I'd like to suggest that you "keep it simple" and do only three things with the goal of retaining your employees. If you do, you'll go a long way towards keeping those precious assets at your company.
1. Have a Competitive Benefits PackageIf your product or technology is state-of-the-art, but your benefits package hasn't been updated in the past few years, you had best change that. If you think that your benefits package is a "gift" to your employees, rethink that. We get calls all the time from disgruntled employees looking to make a job change. Many times their meager benefits package is just what pushes them over the edge to start a job search. For example, three weeks' vacation from the start of employment is now just about standard issue.
Your benefits package should not only be a great recruiting tool, it should be so robust that it delights your employees and keeps competitors from stealing your people. And, there are many benefits that don't actually cost a lot of money but will get you lots of loyalty in return.

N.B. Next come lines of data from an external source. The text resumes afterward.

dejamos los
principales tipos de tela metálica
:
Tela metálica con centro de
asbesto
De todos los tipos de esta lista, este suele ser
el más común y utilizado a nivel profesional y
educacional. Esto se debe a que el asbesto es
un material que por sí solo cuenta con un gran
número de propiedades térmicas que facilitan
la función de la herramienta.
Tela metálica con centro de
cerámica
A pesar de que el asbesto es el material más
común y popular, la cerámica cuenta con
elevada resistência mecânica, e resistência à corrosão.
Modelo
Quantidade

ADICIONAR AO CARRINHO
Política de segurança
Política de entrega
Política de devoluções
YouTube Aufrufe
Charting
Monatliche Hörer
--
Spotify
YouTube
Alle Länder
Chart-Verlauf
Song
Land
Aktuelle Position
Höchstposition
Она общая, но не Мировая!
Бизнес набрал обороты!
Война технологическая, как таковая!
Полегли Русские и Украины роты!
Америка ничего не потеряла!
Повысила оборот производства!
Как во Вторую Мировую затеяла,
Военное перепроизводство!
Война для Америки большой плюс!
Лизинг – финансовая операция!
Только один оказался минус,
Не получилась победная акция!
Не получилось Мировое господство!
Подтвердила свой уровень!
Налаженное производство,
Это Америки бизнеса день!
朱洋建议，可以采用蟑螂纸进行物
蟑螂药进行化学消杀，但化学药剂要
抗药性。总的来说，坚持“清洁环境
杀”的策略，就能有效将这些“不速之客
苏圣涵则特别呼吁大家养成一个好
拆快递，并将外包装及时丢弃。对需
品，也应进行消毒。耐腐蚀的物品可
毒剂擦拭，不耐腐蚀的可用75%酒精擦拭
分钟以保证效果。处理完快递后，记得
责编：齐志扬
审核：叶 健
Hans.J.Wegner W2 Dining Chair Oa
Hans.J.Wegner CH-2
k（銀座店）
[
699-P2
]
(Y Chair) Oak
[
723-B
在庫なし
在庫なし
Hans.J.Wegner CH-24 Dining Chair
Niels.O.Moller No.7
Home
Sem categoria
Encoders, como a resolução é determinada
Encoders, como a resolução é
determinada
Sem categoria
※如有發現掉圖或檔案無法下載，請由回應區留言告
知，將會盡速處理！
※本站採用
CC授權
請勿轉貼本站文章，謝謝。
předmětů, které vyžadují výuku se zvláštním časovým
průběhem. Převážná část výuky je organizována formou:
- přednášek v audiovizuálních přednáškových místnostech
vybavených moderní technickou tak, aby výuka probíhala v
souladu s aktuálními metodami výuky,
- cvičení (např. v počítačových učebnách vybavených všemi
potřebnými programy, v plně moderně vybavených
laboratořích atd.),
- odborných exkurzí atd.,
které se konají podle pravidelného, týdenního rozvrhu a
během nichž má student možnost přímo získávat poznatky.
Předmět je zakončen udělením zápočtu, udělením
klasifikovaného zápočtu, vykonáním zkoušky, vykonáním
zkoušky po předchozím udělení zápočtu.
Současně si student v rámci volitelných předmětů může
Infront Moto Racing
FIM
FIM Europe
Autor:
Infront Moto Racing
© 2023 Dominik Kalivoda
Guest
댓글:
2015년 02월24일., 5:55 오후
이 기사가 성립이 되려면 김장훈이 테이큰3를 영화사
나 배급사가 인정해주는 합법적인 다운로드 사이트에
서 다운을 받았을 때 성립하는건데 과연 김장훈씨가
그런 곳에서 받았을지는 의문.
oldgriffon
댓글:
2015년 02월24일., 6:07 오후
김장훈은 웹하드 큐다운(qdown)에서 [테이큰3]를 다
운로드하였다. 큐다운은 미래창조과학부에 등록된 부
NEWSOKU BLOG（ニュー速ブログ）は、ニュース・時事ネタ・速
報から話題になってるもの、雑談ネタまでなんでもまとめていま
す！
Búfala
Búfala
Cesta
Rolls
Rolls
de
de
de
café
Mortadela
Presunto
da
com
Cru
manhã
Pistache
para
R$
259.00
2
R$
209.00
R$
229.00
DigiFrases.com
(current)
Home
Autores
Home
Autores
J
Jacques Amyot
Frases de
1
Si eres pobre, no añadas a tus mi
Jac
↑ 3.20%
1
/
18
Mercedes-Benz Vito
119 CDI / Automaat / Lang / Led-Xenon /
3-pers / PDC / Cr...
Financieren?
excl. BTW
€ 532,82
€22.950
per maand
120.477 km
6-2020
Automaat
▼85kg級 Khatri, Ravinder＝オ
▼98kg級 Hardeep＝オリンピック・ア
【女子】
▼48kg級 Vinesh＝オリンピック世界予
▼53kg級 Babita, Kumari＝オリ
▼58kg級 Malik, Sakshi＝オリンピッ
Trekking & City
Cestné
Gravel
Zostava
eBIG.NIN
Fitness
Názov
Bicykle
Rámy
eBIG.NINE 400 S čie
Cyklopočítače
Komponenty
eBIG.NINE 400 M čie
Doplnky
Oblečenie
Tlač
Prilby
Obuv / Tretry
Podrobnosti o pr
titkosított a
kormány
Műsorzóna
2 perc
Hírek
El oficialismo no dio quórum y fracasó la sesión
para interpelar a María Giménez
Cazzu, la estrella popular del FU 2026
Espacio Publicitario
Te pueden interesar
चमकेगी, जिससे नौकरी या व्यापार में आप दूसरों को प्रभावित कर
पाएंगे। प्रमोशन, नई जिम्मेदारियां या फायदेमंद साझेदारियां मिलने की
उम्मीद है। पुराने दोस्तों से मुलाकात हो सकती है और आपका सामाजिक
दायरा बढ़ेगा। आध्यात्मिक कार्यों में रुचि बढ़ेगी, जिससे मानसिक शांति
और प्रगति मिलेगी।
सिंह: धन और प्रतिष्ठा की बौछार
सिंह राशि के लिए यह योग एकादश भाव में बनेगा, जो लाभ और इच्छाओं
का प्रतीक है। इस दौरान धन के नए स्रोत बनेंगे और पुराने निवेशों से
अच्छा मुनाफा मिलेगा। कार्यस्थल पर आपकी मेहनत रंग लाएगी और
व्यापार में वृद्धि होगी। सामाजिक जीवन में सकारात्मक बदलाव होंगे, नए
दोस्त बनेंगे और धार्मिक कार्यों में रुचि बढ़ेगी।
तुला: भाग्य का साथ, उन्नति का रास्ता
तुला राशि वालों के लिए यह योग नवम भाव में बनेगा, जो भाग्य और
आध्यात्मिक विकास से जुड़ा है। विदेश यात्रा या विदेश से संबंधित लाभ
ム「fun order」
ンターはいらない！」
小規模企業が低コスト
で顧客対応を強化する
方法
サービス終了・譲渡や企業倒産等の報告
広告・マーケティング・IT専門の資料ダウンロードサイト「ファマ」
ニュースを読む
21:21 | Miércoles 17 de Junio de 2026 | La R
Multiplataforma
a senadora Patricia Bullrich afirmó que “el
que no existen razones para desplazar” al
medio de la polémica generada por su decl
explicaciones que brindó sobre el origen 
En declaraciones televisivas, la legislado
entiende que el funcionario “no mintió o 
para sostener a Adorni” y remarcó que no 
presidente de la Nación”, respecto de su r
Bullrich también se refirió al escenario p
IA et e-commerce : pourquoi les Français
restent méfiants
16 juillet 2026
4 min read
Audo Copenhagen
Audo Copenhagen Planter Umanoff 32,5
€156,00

2. Compensate Your Employees at Market ValueWhen you hire a new employee, the market will pretty much determine what compensation you'll have to pay. But what about the employee who has been with you for a long time? Do you know if his compensation is competitive with the market? In many cases, an employee's job may have changed since he has been hired. Maybe he has taken on more responsibility, or maybe he has a long tenure with you. Whatever the reason, if you find out the compensation is not competitive, you had best change that immediately. One of the most frequent comments we hear when someone starts a job search is that they feel they are "not making what I'm worth." And, sadly, many times they are right!
3. Just Say "Thank You"There are no words you can say that are more important than simply saying "Thank You" when a job has been well done. People leave their jobs when they think that what they do is not important to the company, when they feel they are not valued and appreciated. And, people who are making competitive salaries will still leave their jobs when they don't feel appreciated.
Thank your employees often - in private and in public. Be sincere in your appreciation and in your words. If this "isn't your style" or you feel awkward saying these words, practice in the mirror until you feel comfortable. Change your style. Do whatever you have to do to communicate your appreciation. As the Nike ad says, "Just Do It!"